PROBLEM. From the records that follow, copy every line that contains the word "Glorify".

Dataset entries:
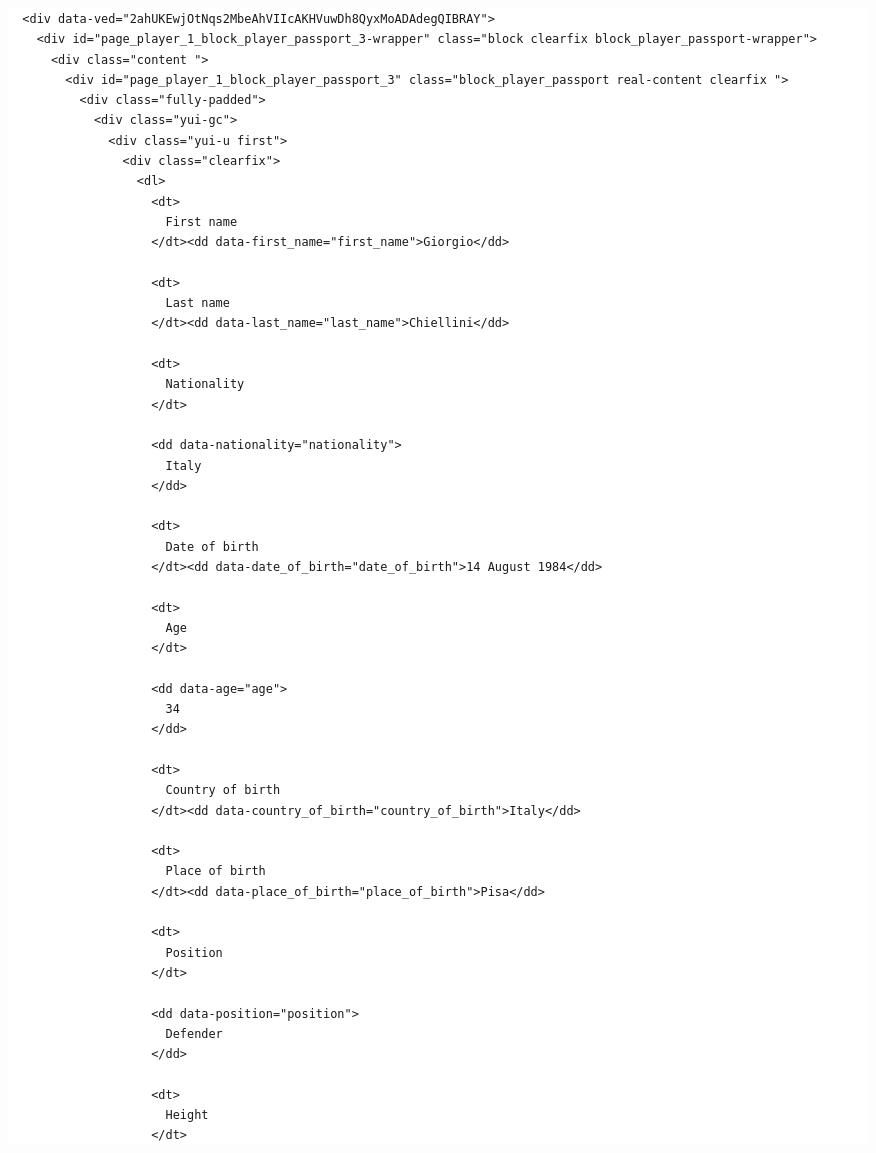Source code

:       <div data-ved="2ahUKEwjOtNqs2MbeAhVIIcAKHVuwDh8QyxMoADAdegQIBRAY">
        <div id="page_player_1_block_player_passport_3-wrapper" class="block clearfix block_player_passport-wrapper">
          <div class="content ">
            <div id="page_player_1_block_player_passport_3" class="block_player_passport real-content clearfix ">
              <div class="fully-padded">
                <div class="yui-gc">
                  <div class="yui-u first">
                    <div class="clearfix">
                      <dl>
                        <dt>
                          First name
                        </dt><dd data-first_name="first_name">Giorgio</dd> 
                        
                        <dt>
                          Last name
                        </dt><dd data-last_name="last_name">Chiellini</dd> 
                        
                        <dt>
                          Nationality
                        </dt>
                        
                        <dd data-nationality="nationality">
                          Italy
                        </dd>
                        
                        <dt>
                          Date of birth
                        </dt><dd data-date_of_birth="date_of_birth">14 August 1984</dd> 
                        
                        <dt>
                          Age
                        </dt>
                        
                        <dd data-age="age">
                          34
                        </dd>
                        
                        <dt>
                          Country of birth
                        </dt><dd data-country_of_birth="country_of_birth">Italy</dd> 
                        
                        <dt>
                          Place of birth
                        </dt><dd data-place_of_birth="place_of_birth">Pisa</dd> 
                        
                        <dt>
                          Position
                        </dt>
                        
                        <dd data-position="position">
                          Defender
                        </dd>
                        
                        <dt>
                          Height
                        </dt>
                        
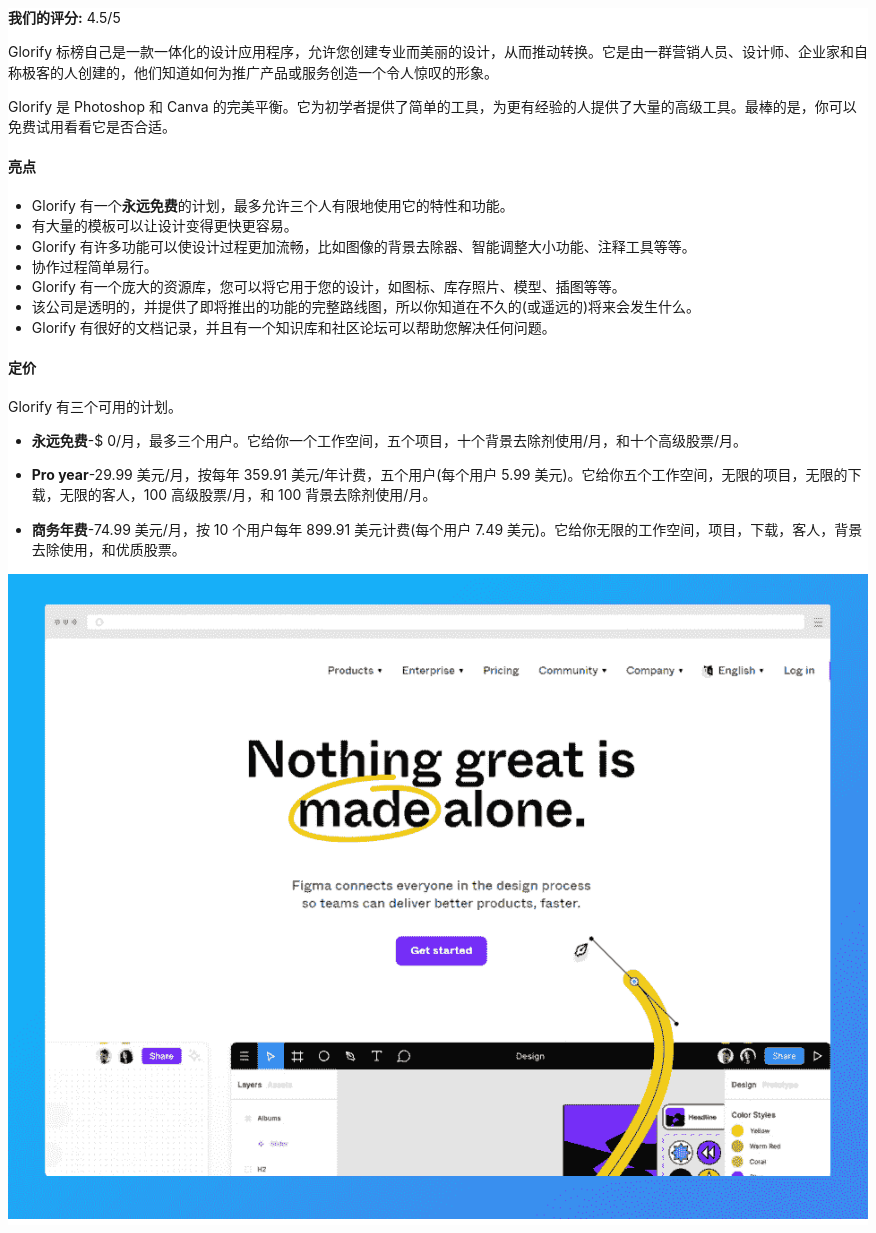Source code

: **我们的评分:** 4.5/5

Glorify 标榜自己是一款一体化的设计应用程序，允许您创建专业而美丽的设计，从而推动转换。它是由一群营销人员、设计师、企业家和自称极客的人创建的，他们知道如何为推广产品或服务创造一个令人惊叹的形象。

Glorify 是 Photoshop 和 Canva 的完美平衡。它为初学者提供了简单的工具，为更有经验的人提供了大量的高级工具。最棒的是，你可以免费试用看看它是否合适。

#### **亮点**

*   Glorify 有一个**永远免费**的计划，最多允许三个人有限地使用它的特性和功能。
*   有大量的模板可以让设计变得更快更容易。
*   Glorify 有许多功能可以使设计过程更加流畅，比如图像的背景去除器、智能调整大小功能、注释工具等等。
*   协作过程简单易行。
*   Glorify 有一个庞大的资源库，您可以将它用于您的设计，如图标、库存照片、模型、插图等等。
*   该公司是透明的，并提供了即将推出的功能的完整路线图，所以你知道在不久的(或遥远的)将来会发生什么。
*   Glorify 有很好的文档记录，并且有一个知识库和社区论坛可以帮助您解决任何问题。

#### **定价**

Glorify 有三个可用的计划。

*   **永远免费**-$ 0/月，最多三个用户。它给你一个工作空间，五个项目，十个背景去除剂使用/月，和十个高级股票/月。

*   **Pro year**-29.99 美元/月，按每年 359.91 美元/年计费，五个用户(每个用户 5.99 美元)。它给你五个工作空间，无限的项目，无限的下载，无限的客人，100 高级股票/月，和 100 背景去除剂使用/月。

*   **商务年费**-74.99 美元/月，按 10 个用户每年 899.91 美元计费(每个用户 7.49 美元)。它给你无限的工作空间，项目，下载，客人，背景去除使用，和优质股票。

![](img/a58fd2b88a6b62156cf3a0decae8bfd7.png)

RESPONSE TO THE EXERCISE.
Glorify 标榜自己是一款一体化的设计应用程序，允许您创建专业而美丽的设计，从而推动转换。它是由一群营销人员、设计师、企业家和自称极客的人创建的，他们知道如何为推广产品或服务创造一个令人惊叹的形象。
Glorify 是 Photoshop 和 Canva 的完美平衡。它为初学者提供了简单的工具，为更有经验的人提供了大量的高级工具。最棒的是，你可以免费试用看看它是否合适。
*   Glorify 有一个**永远免费**的计划，最多允许三个人有限地使用它的特性和功能。
*   Glorify 有许多功能可以使设计过程更加流畅，比如图像的背景去除器、智能调整大小功能、注释工具等等。
*   Glorify 有一个庞大的资源库，您可以将它用于您的设计，如图标、库存照片、模型、插图等等。
*   Glorify 有很好的文档记录，并且有一个知识库和社区论坛可以帮助您解决任何问题。
Glorify 有三个可用的计划。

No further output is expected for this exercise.